Plasma PCSK9 levels are significantly modified by statins and fibrates in humans

Abstract

Background: Proprotein convertase subtilisin kexin-like 9 (PCSK9) is a secreted glycoprotein that is transcriptionally regulated by cholesterol status. It modulates levels of circulating low density lipoprotein cholesterol (LDLC) by negatively regulating low density lipoprotein receptor (LDLR) levels. PCSK9 variants that result in 'gain of function' have been linked to autosomal dominant hypercholesterolemia, while significant protection from coronary artery disease has been documented in individuals who carry 'loss of function' PCSK9 variants. PCSK9 circulates in human plasma, and we previously reported that plasma PCSK9 is positively correlated with total cholesterol and LDLC in men.

Results: Herein, we report the effects of two lipid-modulating therapies, namely statins and fibrates, on PCSK9 plasma levels in human subjects. We also document their effects on endogenous PCSK9 and LDLR expression in a human hepatocyte cell line, HepG2, using immunoprecipitation and immunoblot analyses. Changes in plasma PCSK9 following fenofibrate or gemfibrozil treatments (fibric acid derivatives) were inversely correlated with changes in LDLC levels (r = -0.558, p = 0.013). Atorvastatin administration (HMGCoA reductase inhibitor) significantly increased plasma PCSK9 (7.40%, p = 0.033) and these changes were inversely correlated with changes in LDLC levels (r = -0.393, p = 0.012). Immunoblot analyses of endogenous PCSK9 and LDLR expression by HepG2 cells in response to statins and fibrates showed that LDLR is more upregulated than PCSK9 by simvastatin (2.6x vs 1.5x, respectively at 10 muM), while fenofibrate did not induce changes in either.

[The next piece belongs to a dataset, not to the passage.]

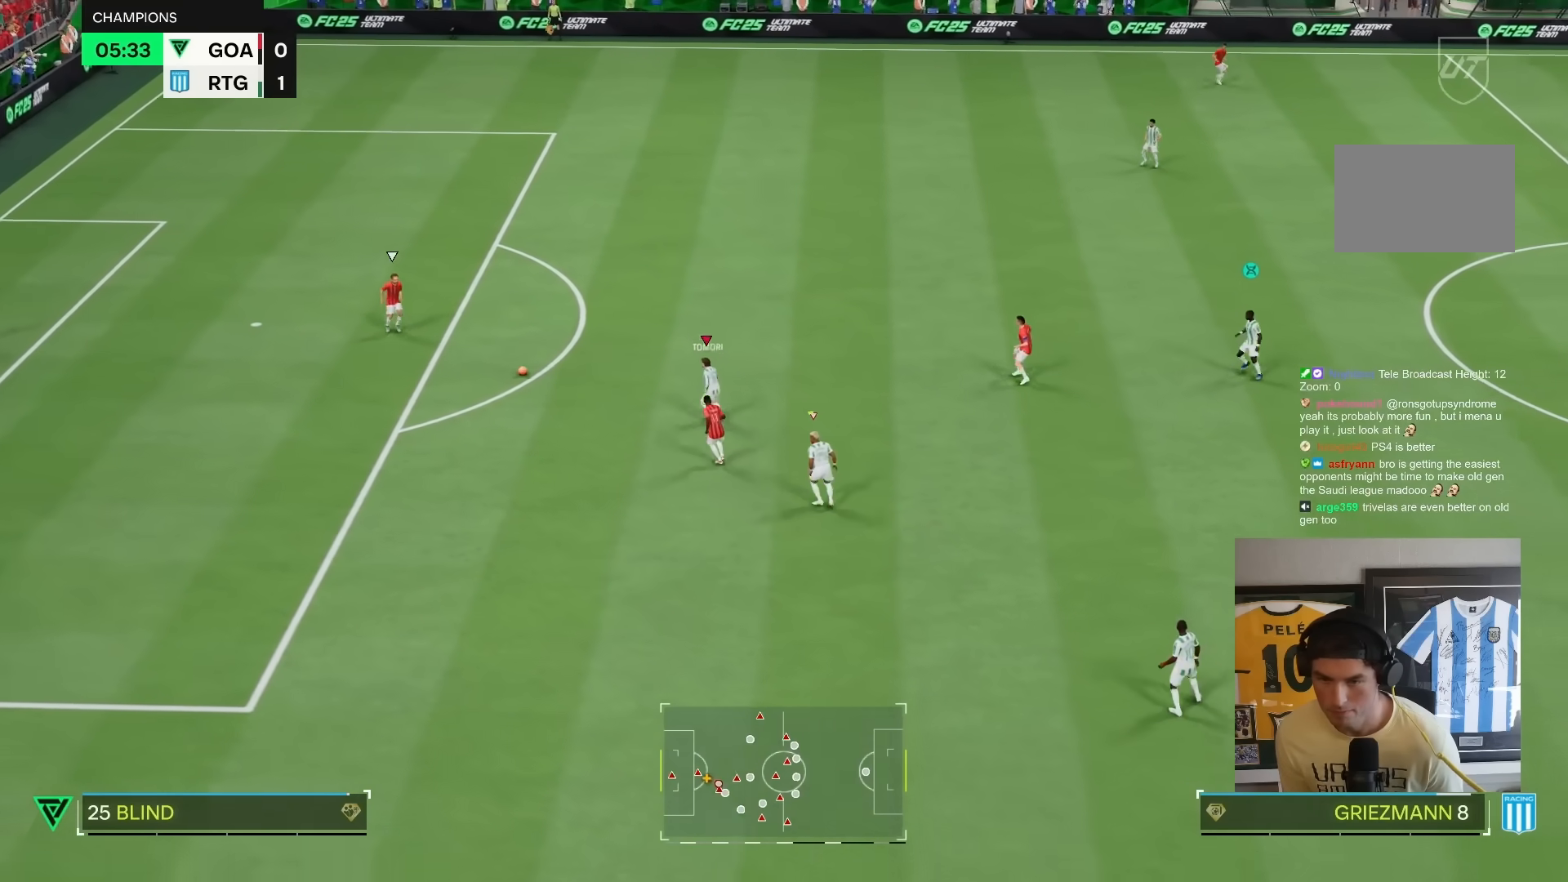
{"dt_ms": 500, "buttons": ["R2"], "left_stick": "up", "right_stick": "center", "events": [[117, "R1", "up"]]}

Conclusion: These results suggest that in vivo (1) statins directly increase PCSK9 expression while (2) fibrates affect PCSK9 expression indirectly through its modulation of cholesterol levels and (3) that these therapies could be improved by combination with a PCSK9 inhibitor, constituting a novel hypercholesterolemic therapy, since PCSK9 was significantly upregulated by both treatments.

Figure 1

Relationship between percent change in plasma PCSK9 and LDL-cholesterol levels following fibrate treatment. PCSK9 and LDL-C were measured pre- and post-fibrate therapy as described in Methods. Pre-treatment levels were set as 100%.

Figure 2

Effect of increasing concentrations of fenofibrate on PCSK9 and LDLR protein expression in HepG2 cells. Cells were grown in DMEM + 10% FBS and supplemented with increasing concentrations of fenofibrate for 24 hours at 37°C. 50 μg of total cell lysates (A and C) and 100 μl cell media (B) were analyzed by immunoblotting (IB), or immunoprecipitation (IP) followed by IB, respectively, as described in Methods. A and B were IB with anti-hPCSK9 Ab and C with anti-hLDLR Ab. The protein signals were quantified by densitometry using Syngene Chemigenius 2XE imager and Gene Tools software. All values were made relative to values from untreated cells set as 1 and presented as mean ± SEM (n = 3).

Figure 3

Relationship between percent change in plasma PCSK9 and LDL-cholesterol levels following statin treatment. PCSK9 and LDL-C were measured pre- and post-statin therapy as described in Methods. Pre-treatment levels were set as 100%.

Figure 4

Effect of increasing concentrations of simvastatin on PCSK9 and LDLR expression in HepG2 cells. HepG2 cells were grown in DMEM + 10% FBS and supplemented with increasing concentrations of simvastatin for 24 hours at 37°C. 50 μg of total cell lysates (A and C) and 100 μl cell media (B) were analyzed by immunoblotting (IB), or immunoprecipitation (IP) followed by IB, respectively, as described in Methods. A and B were IB with anti-hPCSK9 Ab and C with anti-hLDLR Ab. The protein signals were quantified by densitometry using Syngene Chemigenius 2XE imager and Gene Tools software. All values were made relative to values from untreated cells set as 1 and presented as mean ± SEM (n = 3). * Indicates significant differences from untreated control (p < 0.05) using student's T-test.